Germany: Investigators Seek Motive after Car Rammed into Parade

VOLKMARSEN (Reuters) —
The area is secured by firefighters and police the day after a car plowed into a Carnival parade injuring several people in Volkmarsen, Germany, Tuesday. (Reuters/Thilo Schmuelgen)

Investigators were hoping on Tuesday to question a 29-year-old man suspected of plowing a silver Mercedes car into a parade in the western German town of Volksmarsen, injuring 30 people including children.

The incident on Monday shook Germans still struggling to take in last week’s racist gun attack in the town of Hanau, which left 11 people dead.

“What is happening in our country?” asked top-selling Bild newspaper on its front page.

Bild and other media reported that the German man, arrested on suspicion of attempted homicide, was not in a fit state to be questioned on Monday. He was suffering from a head injury, some German media reports said.

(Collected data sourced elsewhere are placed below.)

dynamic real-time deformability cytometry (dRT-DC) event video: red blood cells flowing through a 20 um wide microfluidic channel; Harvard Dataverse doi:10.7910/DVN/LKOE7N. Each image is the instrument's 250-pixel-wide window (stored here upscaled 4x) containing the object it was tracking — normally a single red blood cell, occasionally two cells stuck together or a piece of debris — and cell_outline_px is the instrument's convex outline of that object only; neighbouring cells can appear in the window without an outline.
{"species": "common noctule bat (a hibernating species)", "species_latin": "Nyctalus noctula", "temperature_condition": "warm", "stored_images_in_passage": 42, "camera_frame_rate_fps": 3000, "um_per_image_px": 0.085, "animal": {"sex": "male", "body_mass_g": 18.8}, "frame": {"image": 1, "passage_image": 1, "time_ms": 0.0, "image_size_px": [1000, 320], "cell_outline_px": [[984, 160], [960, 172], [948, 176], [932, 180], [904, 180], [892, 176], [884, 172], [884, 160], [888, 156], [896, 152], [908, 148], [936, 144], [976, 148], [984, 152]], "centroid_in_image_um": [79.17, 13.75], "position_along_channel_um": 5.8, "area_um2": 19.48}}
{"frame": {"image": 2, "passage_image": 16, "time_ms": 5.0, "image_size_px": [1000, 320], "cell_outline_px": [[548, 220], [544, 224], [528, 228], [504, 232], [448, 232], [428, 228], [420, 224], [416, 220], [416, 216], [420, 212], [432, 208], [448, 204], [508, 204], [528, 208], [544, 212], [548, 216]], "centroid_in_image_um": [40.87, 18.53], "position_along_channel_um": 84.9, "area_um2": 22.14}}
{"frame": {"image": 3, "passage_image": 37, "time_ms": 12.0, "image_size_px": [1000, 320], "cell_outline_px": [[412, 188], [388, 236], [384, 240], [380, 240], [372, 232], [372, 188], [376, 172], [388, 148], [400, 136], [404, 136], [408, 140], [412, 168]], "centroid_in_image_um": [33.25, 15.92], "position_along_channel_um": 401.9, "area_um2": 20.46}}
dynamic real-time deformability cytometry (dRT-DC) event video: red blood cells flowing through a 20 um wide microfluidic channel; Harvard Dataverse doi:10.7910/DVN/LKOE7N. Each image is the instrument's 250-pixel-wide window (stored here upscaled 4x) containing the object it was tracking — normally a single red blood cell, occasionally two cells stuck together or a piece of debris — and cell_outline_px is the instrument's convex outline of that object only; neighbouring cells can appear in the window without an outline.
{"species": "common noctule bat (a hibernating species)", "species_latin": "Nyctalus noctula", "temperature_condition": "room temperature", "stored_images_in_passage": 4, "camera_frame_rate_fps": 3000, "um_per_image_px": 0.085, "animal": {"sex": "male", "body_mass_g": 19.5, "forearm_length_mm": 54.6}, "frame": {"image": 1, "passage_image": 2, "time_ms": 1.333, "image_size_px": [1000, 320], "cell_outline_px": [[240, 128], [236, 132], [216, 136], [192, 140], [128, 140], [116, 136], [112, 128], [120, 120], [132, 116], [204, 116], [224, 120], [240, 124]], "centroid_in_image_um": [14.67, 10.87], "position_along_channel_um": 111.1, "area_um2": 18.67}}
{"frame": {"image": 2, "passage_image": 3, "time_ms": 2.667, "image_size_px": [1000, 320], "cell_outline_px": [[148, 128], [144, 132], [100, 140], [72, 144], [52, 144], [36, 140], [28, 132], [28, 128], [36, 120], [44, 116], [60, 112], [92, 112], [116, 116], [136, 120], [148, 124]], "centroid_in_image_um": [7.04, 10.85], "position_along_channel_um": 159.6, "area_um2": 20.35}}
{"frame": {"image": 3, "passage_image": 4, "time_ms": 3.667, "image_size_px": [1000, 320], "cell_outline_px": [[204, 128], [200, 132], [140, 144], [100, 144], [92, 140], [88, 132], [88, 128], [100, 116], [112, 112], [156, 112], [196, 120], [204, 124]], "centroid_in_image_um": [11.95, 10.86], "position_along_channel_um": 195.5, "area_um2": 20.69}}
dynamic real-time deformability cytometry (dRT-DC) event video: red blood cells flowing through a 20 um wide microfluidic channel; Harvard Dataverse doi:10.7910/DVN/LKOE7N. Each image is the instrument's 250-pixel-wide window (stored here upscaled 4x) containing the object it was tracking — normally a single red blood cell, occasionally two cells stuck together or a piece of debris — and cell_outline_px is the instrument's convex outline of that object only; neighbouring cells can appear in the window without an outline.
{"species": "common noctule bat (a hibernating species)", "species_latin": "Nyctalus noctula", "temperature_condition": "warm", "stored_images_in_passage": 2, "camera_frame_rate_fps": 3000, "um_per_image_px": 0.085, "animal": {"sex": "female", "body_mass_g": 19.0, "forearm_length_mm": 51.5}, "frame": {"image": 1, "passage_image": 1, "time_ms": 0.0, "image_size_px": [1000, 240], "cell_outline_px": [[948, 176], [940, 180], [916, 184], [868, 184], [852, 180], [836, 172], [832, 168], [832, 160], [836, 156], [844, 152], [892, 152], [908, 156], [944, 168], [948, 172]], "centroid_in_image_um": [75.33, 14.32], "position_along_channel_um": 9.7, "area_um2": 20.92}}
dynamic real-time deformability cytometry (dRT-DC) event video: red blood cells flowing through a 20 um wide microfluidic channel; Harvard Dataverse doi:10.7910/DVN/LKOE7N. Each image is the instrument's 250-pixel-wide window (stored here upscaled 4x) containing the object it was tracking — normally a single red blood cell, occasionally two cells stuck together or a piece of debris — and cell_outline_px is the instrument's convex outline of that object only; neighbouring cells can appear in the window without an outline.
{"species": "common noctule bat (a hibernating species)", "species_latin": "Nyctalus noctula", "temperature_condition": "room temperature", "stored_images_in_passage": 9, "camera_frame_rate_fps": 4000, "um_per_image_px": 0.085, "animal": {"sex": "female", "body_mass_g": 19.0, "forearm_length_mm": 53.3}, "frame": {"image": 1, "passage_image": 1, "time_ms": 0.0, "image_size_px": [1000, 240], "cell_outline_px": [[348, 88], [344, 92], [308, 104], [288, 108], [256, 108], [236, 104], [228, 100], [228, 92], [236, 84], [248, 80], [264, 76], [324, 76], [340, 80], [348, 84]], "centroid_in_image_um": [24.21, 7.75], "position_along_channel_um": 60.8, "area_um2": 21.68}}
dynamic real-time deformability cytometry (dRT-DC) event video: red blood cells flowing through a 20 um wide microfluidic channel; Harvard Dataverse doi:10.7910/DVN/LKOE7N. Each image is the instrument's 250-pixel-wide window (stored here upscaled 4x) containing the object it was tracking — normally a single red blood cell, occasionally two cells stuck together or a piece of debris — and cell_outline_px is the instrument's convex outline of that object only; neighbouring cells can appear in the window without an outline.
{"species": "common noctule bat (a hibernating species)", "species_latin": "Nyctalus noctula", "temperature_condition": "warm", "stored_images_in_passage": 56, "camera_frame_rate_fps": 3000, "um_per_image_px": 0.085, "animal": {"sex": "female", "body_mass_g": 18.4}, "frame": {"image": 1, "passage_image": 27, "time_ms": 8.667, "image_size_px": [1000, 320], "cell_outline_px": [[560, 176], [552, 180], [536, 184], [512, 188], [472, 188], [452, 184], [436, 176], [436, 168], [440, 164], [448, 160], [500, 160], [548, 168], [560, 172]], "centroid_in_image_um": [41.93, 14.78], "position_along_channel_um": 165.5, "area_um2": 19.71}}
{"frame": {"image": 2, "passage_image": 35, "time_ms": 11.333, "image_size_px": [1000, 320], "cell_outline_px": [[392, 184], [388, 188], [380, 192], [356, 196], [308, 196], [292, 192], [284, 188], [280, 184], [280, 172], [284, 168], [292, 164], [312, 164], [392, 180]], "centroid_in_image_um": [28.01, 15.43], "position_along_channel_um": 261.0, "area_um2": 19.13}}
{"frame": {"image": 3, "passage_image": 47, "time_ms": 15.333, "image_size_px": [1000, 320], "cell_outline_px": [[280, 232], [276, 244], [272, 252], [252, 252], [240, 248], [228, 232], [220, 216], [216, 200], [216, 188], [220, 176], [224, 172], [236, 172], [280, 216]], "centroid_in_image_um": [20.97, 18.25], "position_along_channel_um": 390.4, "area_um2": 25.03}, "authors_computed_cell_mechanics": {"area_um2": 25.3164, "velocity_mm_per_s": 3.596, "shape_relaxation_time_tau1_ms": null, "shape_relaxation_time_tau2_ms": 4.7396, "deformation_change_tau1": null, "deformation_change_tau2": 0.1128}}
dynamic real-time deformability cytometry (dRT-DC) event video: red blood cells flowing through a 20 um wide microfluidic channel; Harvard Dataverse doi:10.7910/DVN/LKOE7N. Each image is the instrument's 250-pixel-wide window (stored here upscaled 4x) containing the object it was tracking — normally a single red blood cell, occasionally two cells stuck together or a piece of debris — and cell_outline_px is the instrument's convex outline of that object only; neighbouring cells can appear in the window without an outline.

“There are so far no indications of politically-motivated criminality,” Bild cited an investigator as saying. “But we think that the perpetrator acted with intent, and that psychological problems may have played a role,” the investigator added.

Several German media outlets, including public broadcaster ZDF, reported that the man was believed to have been under the influence of alcohol, but investigators have so far declined to confirm this.

Spokespeople for the police and state prosecutors also declined to comment on media reports that a second person had been arrested in connection with the incident. Germany’s Deutschlandfunk radio reported that the second person had filmed the incident, but it was unclear how that person was involved.